Activity - Please type out every line of text in the material below, character for character, and leave out anything visual.

Provided records -
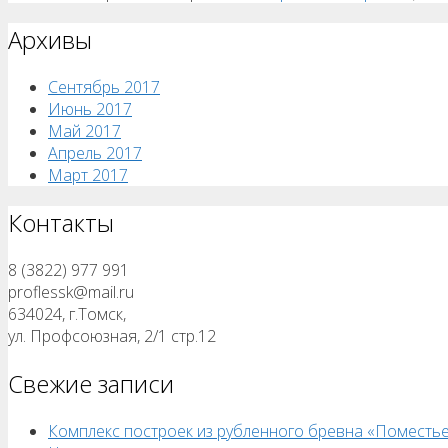
Архивы
Сентябрь 2017
Июнь 2017
Май 2017
Апрель 2017
Март 2017
Контакты
8 (3822) 977 991
proflessk@mail.ru
634024, г.Томск,
ул. Профсоюзная, 2/1 стр.12
Свежие записи
Комплекс построек из рубленного бревна «Поместь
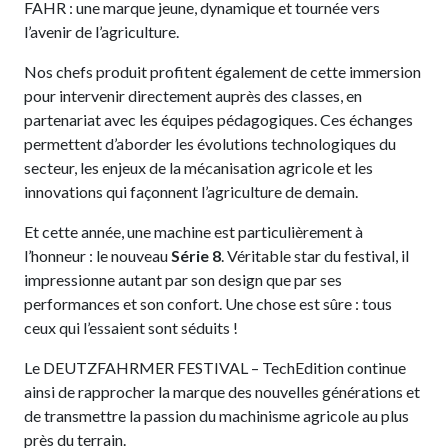
FAHR : une marque jeune, dynamique et tournée vers
l’avenir de l’agriculture.
Nos chefs produit profitent également de cette immersion
pour intervenir directement auprès des classes, en
partenariat avec les équipes pédagogiques. Ces échanges
permettent d’aborder les évolutions technologiques du
secteur, les enjeux de la mécanisation agricole et les
innovations qui façonnent l’agriculture de demain.
Et cette année, une machine est particulièrement à
l’honneur : le nouveau
Série 8
. Véritable star du festival, il
impressionne autant par son design que par ses
performances et son confort. Une chose est sûre : tous
ceux qui l’essaient sont séduits !
Le DEUTZFAHRMER FESTIVAL – TechEdition continue
ainsi de rapprocher la marque des nouvelles générations et
de transmettre la passion du machinisme agricole au plus
près du terrain.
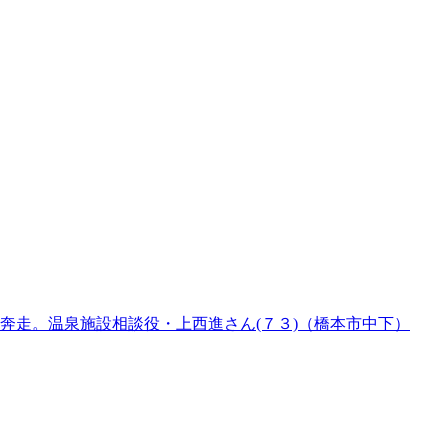
奔走。温泉施設相談役・上西進さん(７３)（橋本市中下）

Solution -
Архивы
Сентябрь 2017
Июнь 2017
Май 2017
Апрель 2017
Март 2017
Контакты
8 (3822) 977 991
proflessk@mail.ru
634024, г.Томск,
ул. Профсоюзная, 2/1 стр.12
Свежие записи
Комплекс построек из рубленного бревна «Поместь
FAHR : une marque jeune, dynamique et tournée vers
l’avenir de l’agriculture.
Nos chefs produit profitent également de cette immersion
pour intervenir directement auprès des classes, en
partenariat avec les équipes pédagogiques. Ces échanges
permettent d’aborder les évolutions technologiques du
secteur, les enjeux de la mécanisation agricole et les
innovations qui façonnent l’agriculture de demain.
Et cette année, une machine est particulièrement à
l’honneur : le nouveau
Série 8
. Véritable star du festival, il
impressionne autant par son design que par ses
performances et son confort. Une chose est sûre : tous
ceux qui l’essaient sont séduits !
Le DEUTZFAHRMER FESTIVAL – TechEdition continue
ainsi de rapprocher la marque des nouvelles générations et
de transmettre la passion du machinisme agricole au plus
près du terrain.
奔走。温泉施設相談役・上西進さん(７３)（橋本市中下）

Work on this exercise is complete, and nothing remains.